== TASK ==
Pick out the lines below with "very" and list them.

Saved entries
^^^^
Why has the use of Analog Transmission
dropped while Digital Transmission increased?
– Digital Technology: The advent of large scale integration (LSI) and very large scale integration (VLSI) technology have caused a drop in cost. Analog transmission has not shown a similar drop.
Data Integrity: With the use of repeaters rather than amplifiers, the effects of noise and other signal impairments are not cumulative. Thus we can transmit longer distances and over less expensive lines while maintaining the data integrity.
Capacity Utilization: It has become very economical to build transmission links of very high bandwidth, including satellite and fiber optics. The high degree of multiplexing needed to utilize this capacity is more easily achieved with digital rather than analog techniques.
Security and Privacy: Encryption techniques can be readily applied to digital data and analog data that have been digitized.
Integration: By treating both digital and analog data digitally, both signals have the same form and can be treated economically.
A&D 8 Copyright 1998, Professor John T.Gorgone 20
^^^^
== TASK OUTPUT ==
– Digital Technology: The advent of large scale integration (LSI) and very large scale integration (VLSI) technology have caused a drop in cost. Analog transmission has not shown a similar drop.
Capacity Utilization: It has become very economical to build transmission links of very high bandwidth, including satellite and fiber optics. The high degree of multiplexing needed to utilize this capacity is more easily achieved with digital rather than analog techniques.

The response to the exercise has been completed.